EXERCISE MATERIALS START
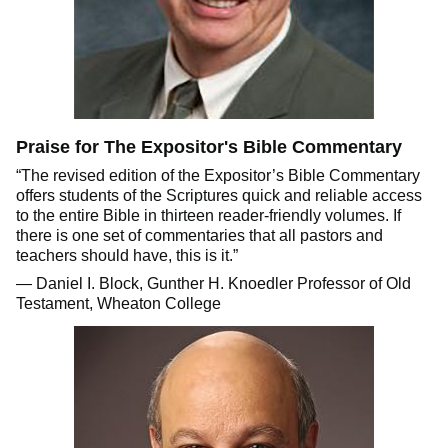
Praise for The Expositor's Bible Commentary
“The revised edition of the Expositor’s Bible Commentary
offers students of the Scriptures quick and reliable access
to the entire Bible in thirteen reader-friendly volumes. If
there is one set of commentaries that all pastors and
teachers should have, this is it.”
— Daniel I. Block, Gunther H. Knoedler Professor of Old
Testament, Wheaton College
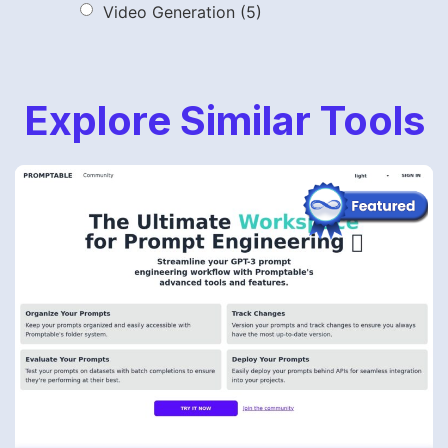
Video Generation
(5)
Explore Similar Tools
EXERCISE MATERIALS END
EXERCISE MATERIALS START
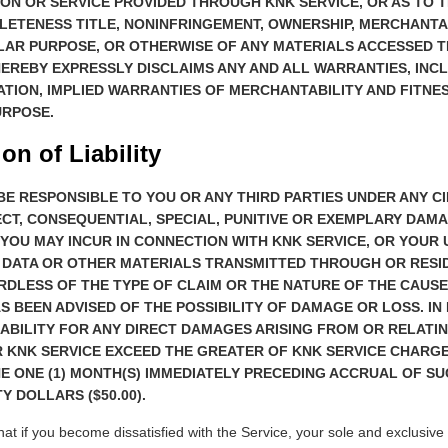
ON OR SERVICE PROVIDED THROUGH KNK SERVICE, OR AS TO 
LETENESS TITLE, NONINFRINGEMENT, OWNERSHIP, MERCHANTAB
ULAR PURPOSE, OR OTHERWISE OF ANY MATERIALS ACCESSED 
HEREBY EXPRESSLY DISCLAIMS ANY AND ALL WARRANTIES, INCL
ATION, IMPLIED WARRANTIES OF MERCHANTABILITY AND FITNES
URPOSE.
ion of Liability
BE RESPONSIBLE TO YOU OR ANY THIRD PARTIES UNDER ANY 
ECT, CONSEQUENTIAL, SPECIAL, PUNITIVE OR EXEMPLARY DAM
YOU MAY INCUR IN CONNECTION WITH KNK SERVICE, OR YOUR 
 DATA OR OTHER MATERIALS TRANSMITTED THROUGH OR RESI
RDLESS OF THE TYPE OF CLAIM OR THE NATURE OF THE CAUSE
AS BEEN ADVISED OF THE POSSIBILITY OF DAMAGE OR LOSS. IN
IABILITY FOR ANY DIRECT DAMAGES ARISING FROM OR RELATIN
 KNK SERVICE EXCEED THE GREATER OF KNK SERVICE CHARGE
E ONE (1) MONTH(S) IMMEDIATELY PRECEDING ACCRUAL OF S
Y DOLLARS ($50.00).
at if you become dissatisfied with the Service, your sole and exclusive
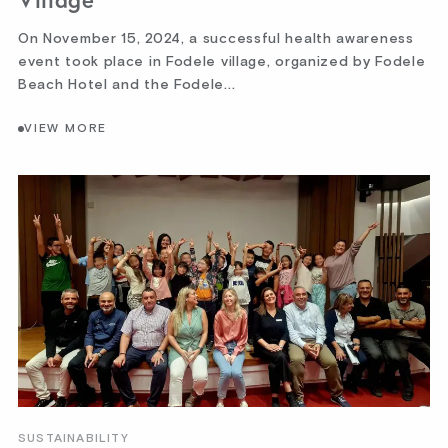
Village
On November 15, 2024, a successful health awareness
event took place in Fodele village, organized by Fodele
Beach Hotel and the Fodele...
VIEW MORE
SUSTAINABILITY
EXERCISE MATERIALS END
EXERCISE MATERIALS START
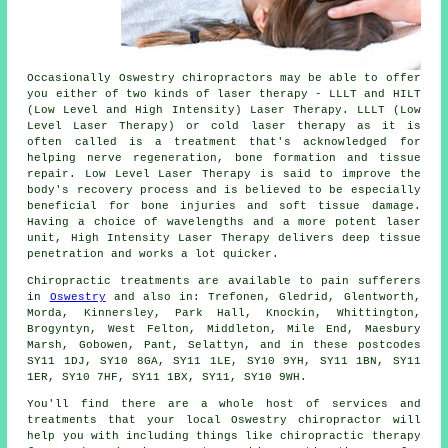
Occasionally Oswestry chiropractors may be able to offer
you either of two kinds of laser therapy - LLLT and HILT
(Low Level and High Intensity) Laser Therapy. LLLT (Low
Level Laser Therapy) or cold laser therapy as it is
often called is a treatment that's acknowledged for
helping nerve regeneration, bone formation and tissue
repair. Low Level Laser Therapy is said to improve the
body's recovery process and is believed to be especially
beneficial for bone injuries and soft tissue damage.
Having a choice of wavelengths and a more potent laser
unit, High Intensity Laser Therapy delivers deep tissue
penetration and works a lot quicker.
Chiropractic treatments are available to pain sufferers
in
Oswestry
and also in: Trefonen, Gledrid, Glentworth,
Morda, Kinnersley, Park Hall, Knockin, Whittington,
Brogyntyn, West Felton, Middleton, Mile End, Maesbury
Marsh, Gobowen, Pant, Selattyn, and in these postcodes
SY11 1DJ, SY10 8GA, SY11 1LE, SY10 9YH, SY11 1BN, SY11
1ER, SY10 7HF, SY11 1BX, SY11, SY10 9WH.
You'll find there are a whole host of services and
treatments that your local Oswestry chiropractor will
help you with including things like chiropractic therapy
EXERCISE MATERIALS END
→ TASK GOAL
Your answer must consist solely of the lines above between the line holding "Having a choice" and the line holding "help you with", inclusive, copied exactly.

→ ANSWER BOX
Having a choice of wavelengths and a more potent laser
unit, High Intensity Laser Therapy delivers deep tissue
penetration and works a lot quicker.
Chiropractic treatments are available to pain sufferers
in
Oswestry
and also in: Trefonen, Gledrid, Glentworth,
Morda, Kinnersley, Park Hall, Knockin, Whittington,
Brogyntyn, West Felton, Middleton, Mile End, Maesbury
Marsh, Gobowen, Pant, Selattyn, and in these postcodes
SY11 1DJ, SY10 8GA, SY11 1LE, SY10 9YH, SY11 1BN, SY11
1ER, SY10 7HF, SY11 1BX, SY11, SY10 9WH.
You'll find there are a whole host of services and
treatments that your local Oswestry chiropractor will
help you with including things like chiropractic therapy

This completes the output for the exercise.